Bullock W Michael, Cardon Karen, Bustillo Juan, Roberts Rosalinda C, Perrone-Bizzozero Nora I
Department of Neurosciences, University of New Mexico School of Medicine, Albuquerque, NM 87131, USA.
Am J Psychiatry. 2008 Dec;165(12):1594-603. doi: 10.1176/appi.ajp.2008.07121845. Epub 2008 Oct 15.
Deficits in gamma-aminobutyric acid (GABA) signaling have been described in the prefrontal cortex, limbic system, and cerebellum in individuals with schizophrenia. The purpose of the present study was to further investigate cerebellar gene expression alterations as they relate to decreases in GABAergic transmission by examining the expression of GABAergic markers, N-methyl-d-aspartic-acid (NMDA) receptor subunits, and cerebellum neuromodulators in individuals with schizophrenia.
Subjects were postmortem men with a diagnosis of schizophrenia (N=13) and a postmortem interval-matched non-psychiatric male comparison group (N=13). The authors utilized real-time-quantitative polymerase chain reaction (PCR) to measure mRNA levels of the following GABAergic markers: glutamic acid decarboxylase (GAD) 65 and 67; GABA plasma membrane transporter-1 (GAT-1); GABA type A (GABA(A)) receptor subunits alpha(6), beta(3), and delta; and parvalbumin. In addition, real-time-quantitative PCR was utilized to assess mRNA levels of the NMDA receptor (NR) subunits NR1, NR2-A, NR2-B, NR2-C, and NR2-D as well as the cerebellar neuromodulators glutamate receptor (GluR)-6, kainate-preferring glutamate receptor subunit-2 (KA2), metabotropic glutamate receptor (mGluR)-2 and mGluR3, and neuronal nitric oxide synthase. Measurements for mRNA levels were determined using lateral cerebellar hemisphere tissue from both schizophrenia and comparison subjects.

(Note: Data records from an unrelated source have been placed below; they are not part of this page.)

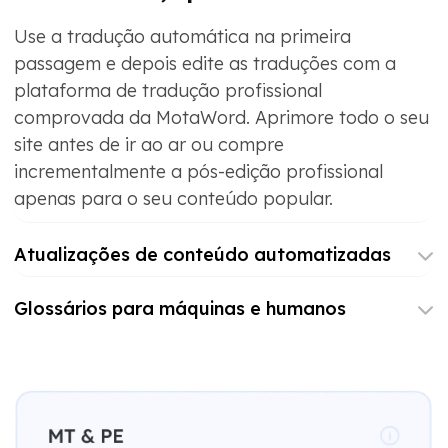
Use a tradução automática na primeira
passagem e depois edite as traduções com a
plataforma de tradução profissional
comprovada da MotaWord. Aprimore todo o seu
site antes de ir ao ar ou compre
incrementalmente a pós-edição profissional
apenas para o seu conteúdo popular.
Atualizações de conteúdo automatizadas
Glossários para máquinas e humanos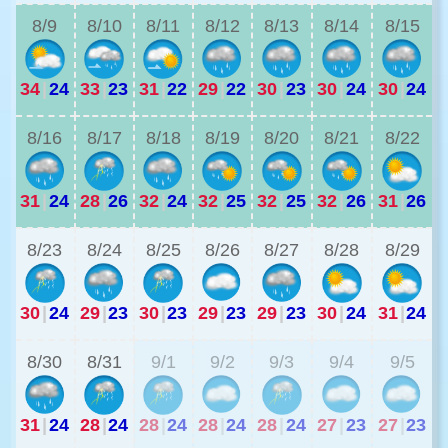
8/9
8/10
8/11
8/12
8/13
8/14
8/15
34
|
24
33
|
23
31
|
22
29
|
22
30
|
23
30
|
24
30
|
24
2
8/16
8/17
8/18
8/19
8/20
8/21
8/22
31
|
24
28
|
26
32
|
24
32
|
25
32
|
25
32
|
26
31
|
26
2
8/23
8/24
8/25
8/26
8/27
8/28
8/29
30
|
24
29
|
23
30
|
23
29
|
23
29
|
23
30
|
24
31
|
24
2
8/30
8/31
9/1
9/2
9/3
9/4
9/5
31
|
24
28
|
24
28
|
24
28
|
24
28
|
24
27
|
23
27
|
23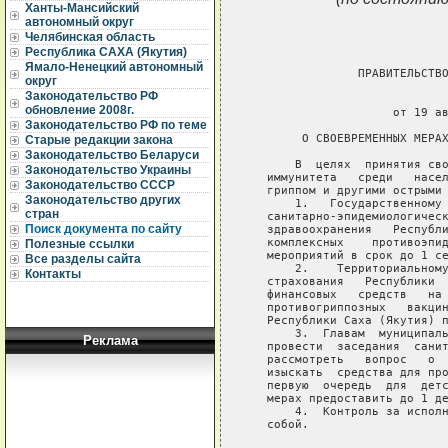
Ханты-Мансийский
автономный округ
Челябинская область
Республика САХА (Якутия)
Ямало-Ненецкий автономный
                ПРАВИТЕЛЬСТВО
округ
Законодательство РФ
                             
обновление 2008г.
                     от 19 ав
Законодательство РФ по теме
        О СВОЕВРЕМЕННЫХ МЕРАХ
Старые редакции закона
Законодательство Беларуси
       В  целях  принятия сво
Законодательство Украины
   иммунитета   среди   насел
Законодательство СССР
   гриппом и другими острыми 
Законодательство других
       1.   Государственному 
стран
   санитарно-эпидемиологическ
Поиск документа по сайту
   здравоохранения   Республи
   комплексных    противоэпид
Полезные ссылки
   мероприятий в срок до 1 се
Все разделы сайта
       2.    Территориальному
Контакты
   страхования   Республики  
   финансовых   средств   на 
   противогриппозных   вакцин
   Республики Саха (Якутия) п
       3.  Главам  муниципаль
Реклама
   провести  заседания  санит
   рассмотреть   вопрос   о  
   изыскать  средства для про
   первую  очередь  для  детс
   мерах предоставить до 1 де
       4.  Контроль за исполн
   собой.
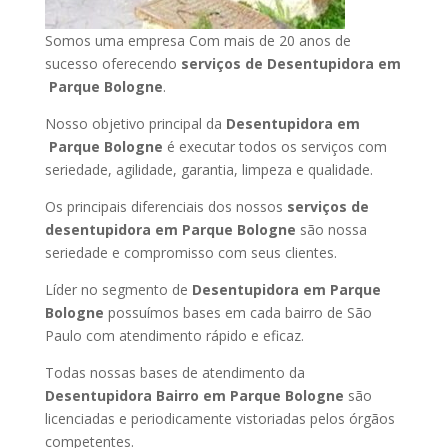
Somos uma empresa Com mais de 20 anos de
sucesso oferecendo
serviços de Desentupidora em
Parque Bologne
.
Nosso objetivo principal da
Desentupidora em
Parque Bologne
é executar todos os serviços com
seriedade, agilidade, garantia, limpeza e qualidade.
Os principais diferenciais dos nossos
serviços de
desentupidora em Parque Bologne
são nossa
seriedade e compromisso com seus clientes.
Líder no segmento de
Desentupidora em Parque
Bologne
possuímos bases em cada bairro de São
Paulo com atendimento rápido e eficaz.
Todas nossas bases de atendimento da
Desentupidora Bairro em Parque Bologne
são
licenciadas e periodicamente vistoriadas pelos órgãos
competentes.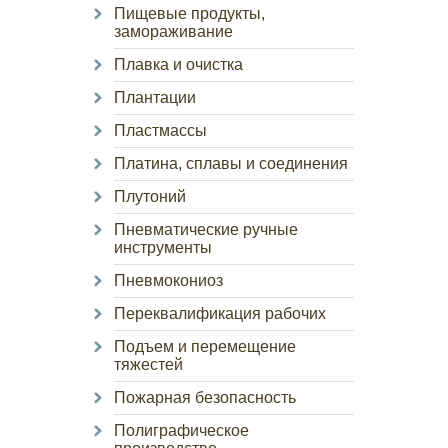
Пищевые продукты,
замораживание
Плавка и очистка
Плантации
Пластмассы
Платина, сплавы и соединения
Плутоний
Пневматические ручные
инструменты
Пневмокониоз
Переквалификация рабочих
Подъем и перемещение
тяжестей
Пожарная безопасность
Полиграфическое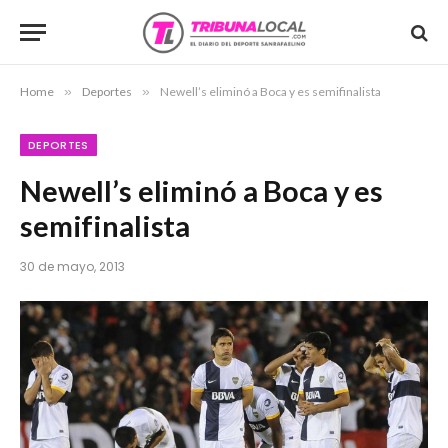
Home
»
Deportes
»
Newell’s eliminó a Boca y es semifinalista
DEPORTES
Newell’s eliminó a Boca y es
semifinalista
30 de mayo, 2013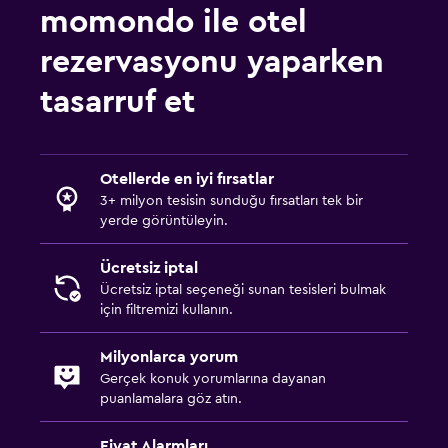
momondo ile otel
rezervasyonu yaparken
tasarruf et
Otellerde en iyi fırsatlar
3+ milyon tesisin sunduğu fırsatları tek bir
yerde görüntüleyin.
Ücretsiz iptal
Ücretsiz iptal seçeneği sunan tesisleri bulmak
için filtremizi kullanın.
Milyonlarca yorum
Gerçek konuk yorumlarına dayanan
puanlamalara göz atın.
Fiyat Alarmları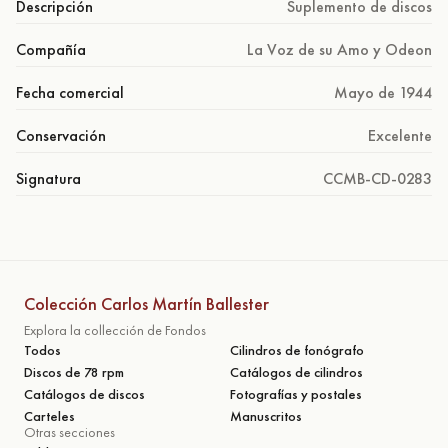
Descripción
Suplemento de discos
Compañía
La Voz de su Amo y Odeon
Fecha comercial
Mayo de 1944
Conservación
Excelente
Signatura
CCMB-CD-0283
Colección Carlos Martín Ballester
Explora la collección de Fondos
Todos
Cilindros de fonógrafo
Discos de 78 rpm
Catálogos de cilindros
Catálogos de discos
Fotografías y postales
Carteles
Manuscritos
Otras secciones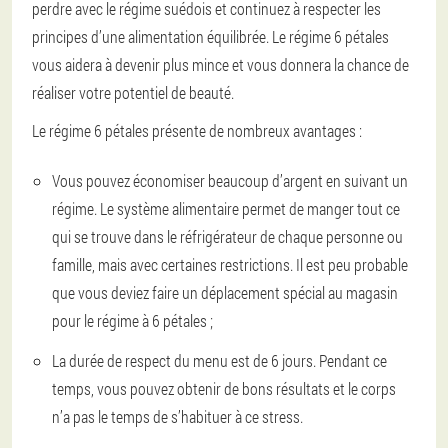
perdre avec le régime suédois et continuez à respecter les
principes d’une alimentation équilibrée. Le régime 6 pétales
vous aidera à devenir plus mince et vous donnera la chance de
réaliser votre potentiel de beauté.
Le régime 6 pétales présente de nombreux avantages :
Vous pouvez économiser beaucoup d’argent en suivant un
régime. Le système alimentaire permet de manger tout ce
qui se trouve dans le réfrigérateur de chaque personne ou
famille, mais avec certaines restrictions. Il est peu probable
que vous deviez faire un déplacement spécial au magasin
pour le régime à 6 pétales ;
La durée de respect du menu est de 6 jours. Pendant ce
temps, vous pouvez obtenir de bons résultats et le corps
n’a pas le temps de s’habituer à ce stress.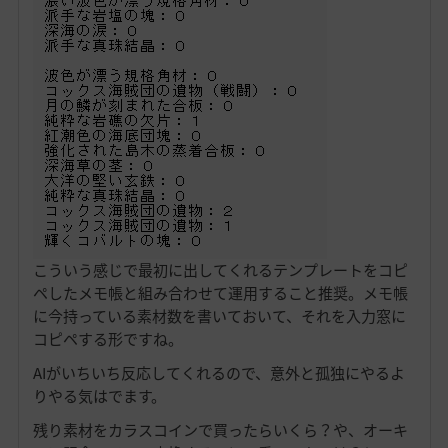
こういう感じで最初に出してくれるテンプレートをコピ
ペしたメモ帳と組み合わせて運用すること推奨。メモ帳
に今持っている素材数を書いておいて、それを入力窓に
コピペする形ですね。
AIがいちいち反応してくれるので、意外と孤独にやるよ
りやる気はでます。
残り素材をカラスコインで買ったらいくら？や、オーキ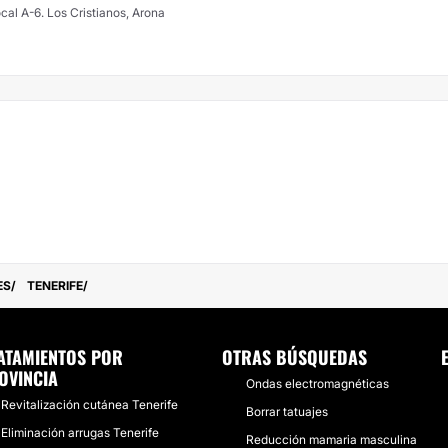
local A-6. Los Cristianos, Arona
ES
TENERIFE
ATAMIENTOS POR
OTRAS BÚSQUEDAS
OVINCIA
Ondas electromagnéticas
Revitalización cutánea Tenerife
Borrar tatuajes
Eliminación arrugas Tenerife
Reducción mamaria masculina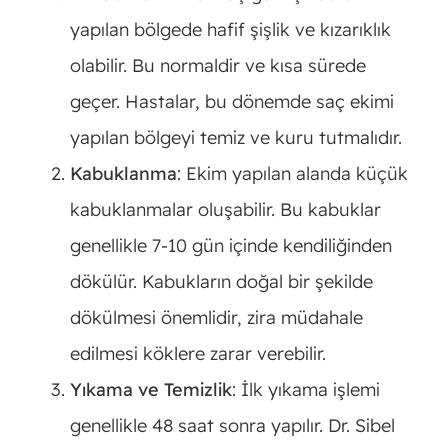
yapılan bölgede hafif şişlik ve kızarıklık
olabilir. Bu normaldir ve kısa sürede
geçer. Hastalar, bu dönemde saç ekimi
yapılan bölgeyi temiz ve kuru tutmalıdır.
Kabuklanma
: Ekim yapılan alanda küçük
kabuklanmalar oluşabilir. Bu kabuklar
genellikle 7-10 gün içinde kendiliğinden
dökülür. Kabukların doğal bir şekilde
dökülmesi önemlidir, zira müdahale
edilmesi köklere zarar verebilir.
Yıkama ve Temizlik
: İlk yıkama işlemi
genellikle 48 saat sonra yapılır. Dr. Sibel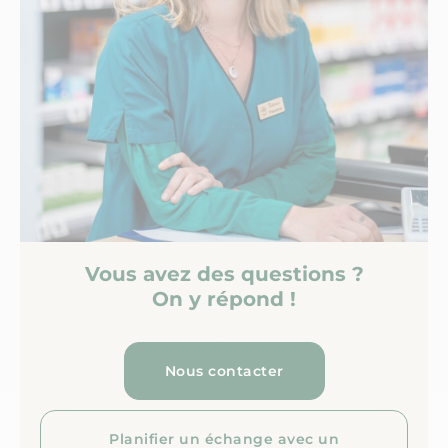
Vous avez des questions ?
On y répond !
Nous contacter
Planifier un échange avec un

Schizophrenia subjects showed significant decreases in mRNA levels of GAD(67), GAD(65), GAT-1, mGluR2, and neuronal nitric oxide synthase. Increases in GABA(A)-alpha(6 )and GABA(A)-delta as well as GluR6 and KA2 were also observed. Medication effects on the expression of the same genes were examined in rats treated with either haloperidol (Sprague-Dawley rats [N=16]) or clozapine (Long-Evans rats [N=20]). Both haloperidol and clozapine increased the levels of GAD(67) in the cerebellum and altered the expression of other cerebellar mRNAs.
These findings suggest that GABA transmission is decreased in the cerebellar cortices in individuals with schizophrenia and additional gene expression changes may reflect an attempt to increase GABA neurotransmission at the cerebellar glomerulus.
精神分裂症患者前额叶皮质、边缘系统和小脑中γ-氨基丁酸(GABA)信号传导存在缺陷。本研究的目的是通过检测精神分裂症患者GABA能标志物、N-甲基-D-天冬氨酸(NMDA)受体亚基和小脑神经调质的表达,进一步研究与GABA能传递减少相关的小脑基因表达变化。
研究对象为确诊为精神分裂症的男性尸检者(N = 13)和尸检间隔匹配的非精神疾病男性对照组(N = 13)。作者利用实时定量聚合酶链反应(PCR)检测以下GABA能标志物的mRNA水平:谷氨酸脱羧酶(GAD)65和67;GABA质膜转运体-1(GAT-1);A型GABA(GABA(A))受体亚基α(6)、β(3)和δ;以及小白蛋白。此外,利用实时定量PCR评估NMDA受体(NR)亚基NR1、NR2-A、NR2-B、NR2-C和NR2-D以及小脑神经调质谷氨酸受体(GluR)-6、红藻氨酸优先型谷氨酸受体亚基-2(KA2)、代谢型谷氨酸受体(mGluR)-2和mGluR3以及神经元型一氧化氮合酶的mRNA水平。使用精神分裂症患者和对照组受试者的小脑外侧半球组织测定mRNA水平。
精神分裂症患者的GAD(67)、GAD(65)、GAT-1、mGluR2和神经元型一氧化氮合酶的mRNA水平显著降低。还观察到GABA(A)-α(6)和GABA(A)-δ以及GluR6和KA2增加。在用氟哌啶醇(斯普拉格-道利大鼠 [N = 16])或氯氮平(长-伊文斯大鼠 [N = 20])治疗的大鼠中检查了药物对相同基因表达的影响。氟哌啶醇和氯氮平均增加了小脑中GAD(67)的水平,并改变了其他小脑mRNA的表达。
这些发现表明,精神分裂症患者小脑皮质中的GABA传递减少,其他基因表达变化可能反映了在小脑小球处增加GABA神经传递的尝试。